#### [REQUIRED WORK]
The task calls for the lines from the start of the entries below through the line with "opportunities (pdf 32kb)", given again verbatim, with every picture dropped.

-- THE RECORDS follows --

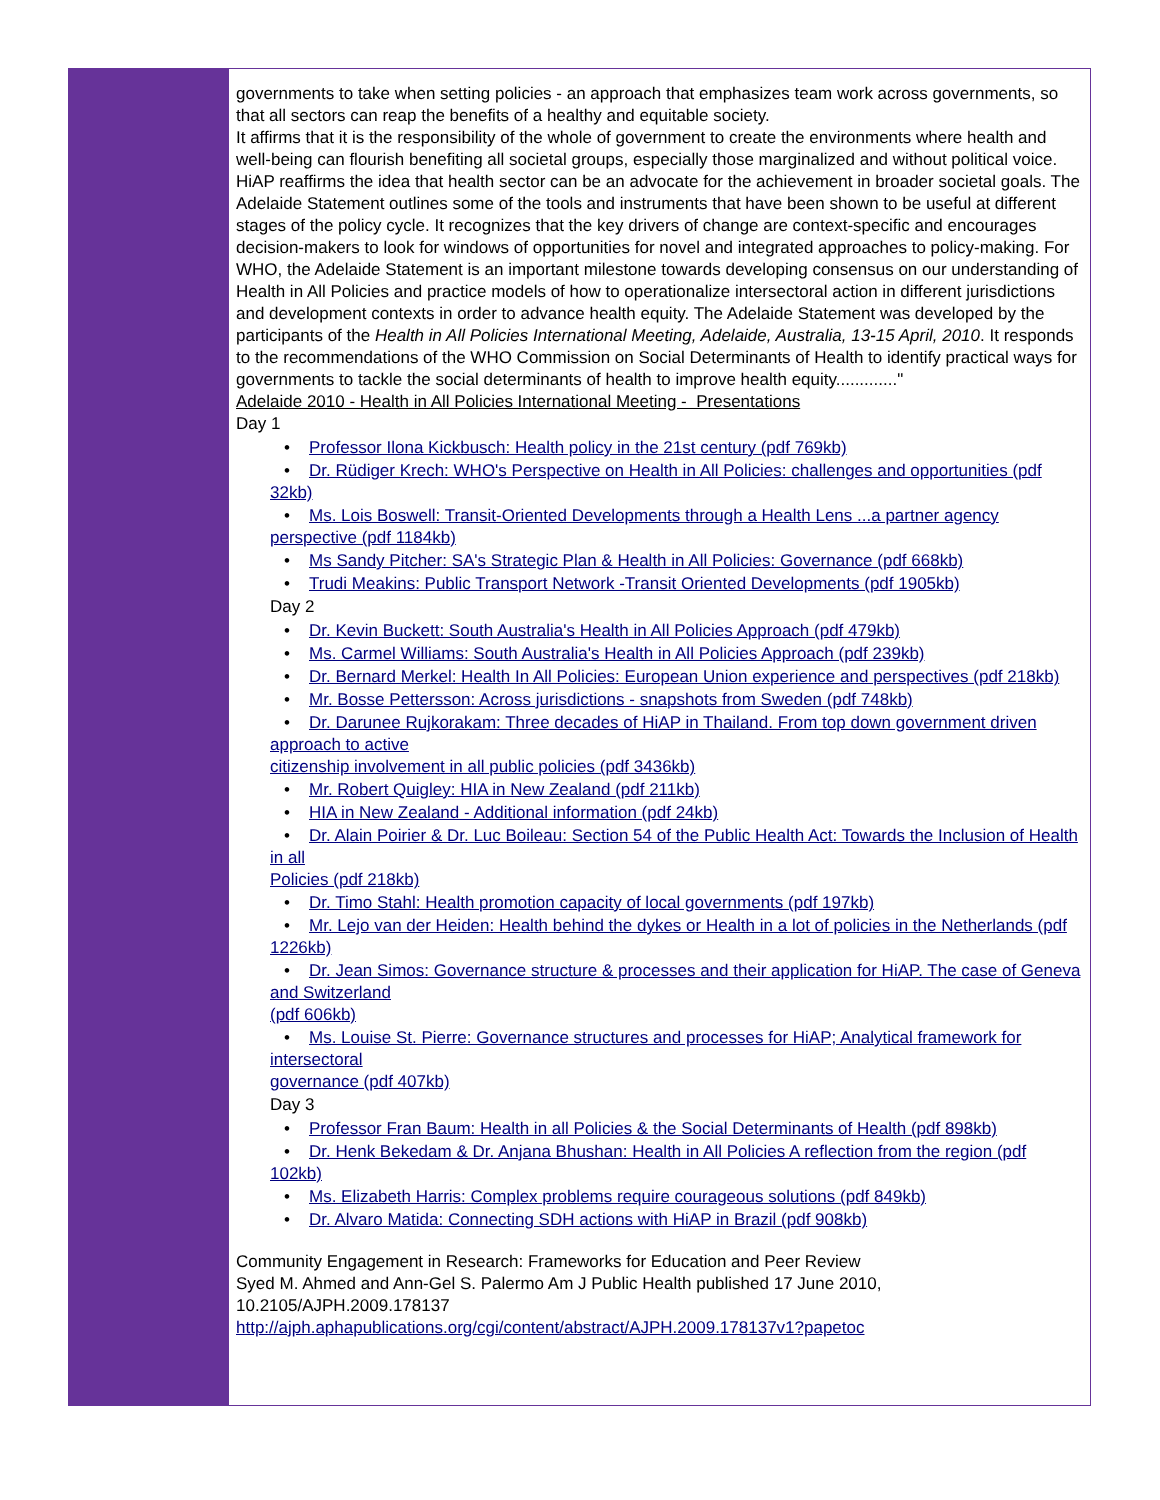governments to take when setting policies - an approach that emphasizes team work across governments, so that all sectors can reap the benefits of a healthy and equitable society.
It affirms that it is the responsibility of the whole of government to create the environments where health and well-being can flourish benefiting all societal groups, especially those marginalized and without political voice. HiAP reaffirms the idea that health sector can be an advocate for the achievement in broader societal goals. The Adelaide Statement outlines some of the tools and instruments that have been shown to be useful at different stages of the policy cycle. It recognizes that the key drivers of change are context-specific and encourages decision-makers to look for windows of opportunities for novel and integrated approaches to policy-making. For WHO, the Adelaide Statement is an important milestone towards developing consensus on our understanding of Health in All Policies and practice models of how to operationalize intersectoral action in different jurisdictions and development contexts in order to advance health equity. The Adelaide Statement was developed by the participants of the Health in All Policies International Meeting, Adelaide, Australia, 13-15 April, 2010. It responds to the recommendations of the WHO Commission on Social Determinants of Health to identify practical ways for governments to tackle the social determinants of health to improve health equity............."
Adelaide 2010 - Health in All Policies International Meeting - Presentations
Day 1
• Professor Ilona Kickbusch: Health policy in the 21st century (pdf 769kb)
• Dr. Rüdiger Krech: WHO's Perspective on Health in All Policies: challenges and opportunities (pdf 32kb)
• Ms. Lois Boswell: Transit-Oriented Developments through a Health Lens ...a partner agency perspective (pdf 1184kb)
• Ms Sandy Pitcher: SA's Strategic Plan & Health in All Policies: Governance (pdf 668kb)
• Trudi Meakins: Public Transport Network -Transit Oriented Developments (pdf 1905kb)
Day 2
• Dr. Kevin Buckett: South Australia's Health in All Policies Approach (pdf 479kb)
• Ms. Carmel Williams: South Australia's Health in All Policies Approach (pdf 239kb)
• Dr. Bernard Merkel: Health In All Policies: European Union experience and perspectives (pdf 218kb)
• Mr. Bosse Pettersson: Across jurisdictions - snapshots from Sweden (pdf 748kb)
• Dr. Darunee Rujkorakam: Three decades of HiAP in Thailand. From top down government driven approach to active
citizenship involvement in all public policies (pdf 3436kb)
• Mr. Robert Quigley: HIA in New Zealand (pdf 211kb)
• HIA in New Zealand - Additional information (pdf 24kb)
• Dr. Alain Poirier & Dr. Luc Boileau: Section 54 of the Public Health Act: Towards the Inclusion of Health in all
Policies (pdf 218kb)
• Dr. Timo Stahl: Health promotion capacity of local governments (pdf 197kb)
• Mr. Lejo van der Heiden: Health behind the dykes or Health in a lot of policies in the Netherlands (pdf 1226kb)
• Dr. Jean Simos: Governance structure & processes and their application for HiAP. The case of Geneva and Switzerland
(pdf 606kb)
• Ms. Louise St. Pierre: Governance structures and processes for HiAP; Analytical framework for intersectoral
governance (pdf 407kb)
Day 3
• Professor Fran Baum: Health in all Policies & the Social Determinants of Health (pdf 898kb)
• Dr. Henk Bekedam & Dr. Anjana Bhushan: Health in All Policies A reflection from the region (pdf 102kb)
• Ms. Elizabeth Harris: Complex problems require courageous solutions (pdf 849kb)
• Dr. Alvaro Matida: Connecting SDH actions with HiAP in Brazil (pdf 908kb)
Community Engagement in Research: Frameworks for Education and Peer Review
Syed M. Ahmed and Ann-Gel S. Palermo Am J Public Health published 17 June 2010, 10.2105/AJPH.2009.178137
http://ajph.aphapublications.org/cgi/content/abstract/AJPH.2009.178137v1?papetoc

-- THE RECORDS concluded --

#### [SOLUTION TO THIS EXERCISE]
governments to take when setting policies - an approach that emphasizes team work across governments, so that all sectors can reap the benefits of a healthy and equitable society.
It affirms that it is the responsibility of the whole of government to create the environments where health and well-being can flourish benefiting all societal groups, especially those marginalized and without political voice. HiAP reaffirms the idea that health sector can be an advocate for the achievement in broader societal goals. The Adelaide Statement outlines some of the tools and instruments that have been shown to be useful at different stages of the policy cycle. It recognizes that the key drivers of change are context-specific and encourages decision-makers to look for windows of opportunities for novel and integrated approaches to policy-making. For WHO, the Adelaide Statement is an important milestone towards developing consensus on our understanding of Health in All Policies and practice models of how to operationalize intersectoral action in different jurisdictions and development contexts in order to advance health equity. The Adelaide Statement was developed by the participants of the Health in All Policies International Meeting, Adelaide, Australia, 13-15 April, 2010. It responds to the recommendations of the WHO Commission on Social Determinants of Health to identify practical ways for governments to tackle the social determinants of health to improve health equity............."
Adelaide 2010 - Health in All Policies International Meeting - Presentations
Day 1
• Professor Ilona Kickbusch: Health policy in the 21st century (pdf 769kb)
• Dr. Rüdiger Krech: WHO's Perspective on Health in All Policies: challenges and opportunities (pdf 32kb)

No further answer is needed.